Marking the success of the Sláintecare integrated care programme and looking forward to it reaching its latest milestone, Kate Cassidy, Health and Wellbeing Officer with the HSE/South East Community Healthcare services, said:
“Stopping smoking is the best thing you can do for yourself and your baby. We know, of course, that it can be difficult to do. We also know, however, that parents want to give their baby the best possible start in life. By using our 1:1 intensive stop smoking service or telephone support, participants can increase their chances of quitting fourfold.” She continued: “Nearly half of pregnant women who set a quit date with their stop smoking service go on to quit successfully. No matter what stage you or your partner are at in your pregnancy, it is never too late to stop smoking. You will get the support you need and not be judged. Ask your midwife, GP, healthcare provider or practice nurse to refer yourself to the “Supporting Pregnant Women to Quit and Stay Quit.
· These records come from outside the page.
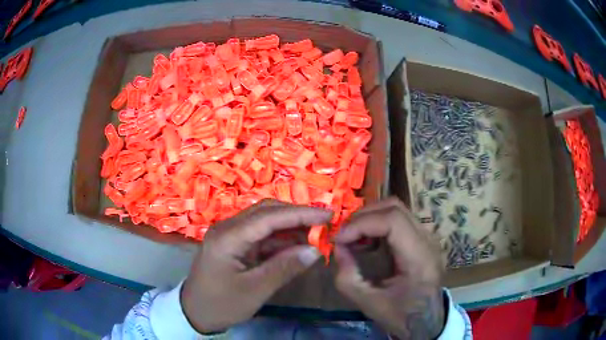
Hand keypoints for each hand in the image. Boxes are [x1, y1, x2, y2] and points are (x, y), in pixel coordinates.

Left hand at [181, 199, 330, 333]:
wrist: (195, 312)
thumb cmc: (221, 303)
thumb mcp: (254, 290)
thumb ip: (284, 268)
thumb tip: (315, 250)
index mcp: (228, 236)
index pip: (269, 217)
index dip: (301, 214)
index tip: (328, 215)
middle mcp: (228, 228)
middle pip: (266, 212)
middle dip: (297, 216)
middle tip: (324, 223)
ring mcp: (231, 235)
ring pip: (265, 223)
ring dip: (290, 228)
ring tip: (317, 234)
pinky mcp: (235, 244)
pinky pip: (261, 236)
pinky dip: (281, 240)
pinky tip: (297, 246)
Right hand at [334, 197, 445, 339]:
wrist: (427, 319)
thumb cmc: (401, 315)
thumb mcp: (369, 303)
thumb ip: (348, 278)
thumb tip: (338, 248)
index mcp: (419, 258)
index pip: (393, 220)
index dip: (362, 223)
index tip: (339, 238)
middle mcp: (428, 240)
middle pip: (395, 207)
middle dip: (363, 216)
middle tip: (343, 235)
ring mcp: (428, 237)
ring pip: (397, 209)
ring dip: (370, 218)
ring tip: (353, 237)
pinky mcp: (423, 238)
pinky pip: (399, 219)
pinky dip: (378, 224)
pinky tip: (368, 242)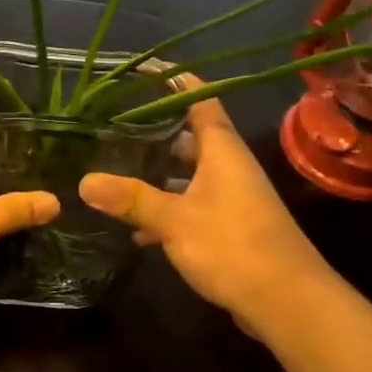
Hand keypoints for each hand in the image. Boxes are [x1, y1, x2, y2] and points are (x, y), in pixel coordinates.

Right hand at [78, 98, 341, 340]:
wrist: (287, 302)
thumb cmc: (233, 246)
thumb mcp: (175, 220)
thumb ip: (132, 199)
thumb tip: (84, 181)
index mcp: (222, 150)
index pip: (199, 99)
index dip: (174, 81)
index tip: (142, 70)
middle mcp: (229, 166)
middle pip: (190, 136)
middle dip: (155, 130)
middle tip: (113, 125)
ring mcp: (232, 197)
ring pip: (189, 173)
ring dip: (158, 173)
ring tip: (116, 171)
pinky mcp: (230, 226)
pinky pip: (192, 205)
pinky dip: (168, 210)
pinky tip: (137, 230)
“Once referred, a Stop Smoking Advisor will talk to you about your smoking habits and help you to build a plan to quit smoking. They will help you build confidence and motivate you to quit.” One such Stop Smoking Advisor is David Phelan. Outlining the benefits of participation in “Supporting Pregnant Women to Quit and Stay Quit”, David says: “It will be your plan. It will help you to build coping skills and avoid risky situations for you. When you stop smoking, both you and your baby will feel the benefits immediately. Carbon monoxide and other chemicals will quickly leave your body. This means that there’ll be more oxygen in your blood, making you and your baby much healthier.”
Confirming that HSE/South East Community Healthcare’s tobacco services are expanding, Susan Scully, Health Promtion and Improvement Officer, said they were “developing plans to dedicated supports in Chronic Disease Hubs, Community Health Networks and the Sláintecare Healthy Communities pilot sites in Clonmel, Waterford City and Enniscorthy/Wexford. Resources to support smoking cessation will include “one to one” support, Stop Smoking Medication and the tailored Quit programme.”
The positive impact to date of the programme has also been welcomed by the Chief Officer of HSE/South East Community Healthcare Kate Killeen White: “All HSE services in the South East are very proud of this support service. It is proving to be a very good demonstration of the integrated care approach central to the Sláintecare project.”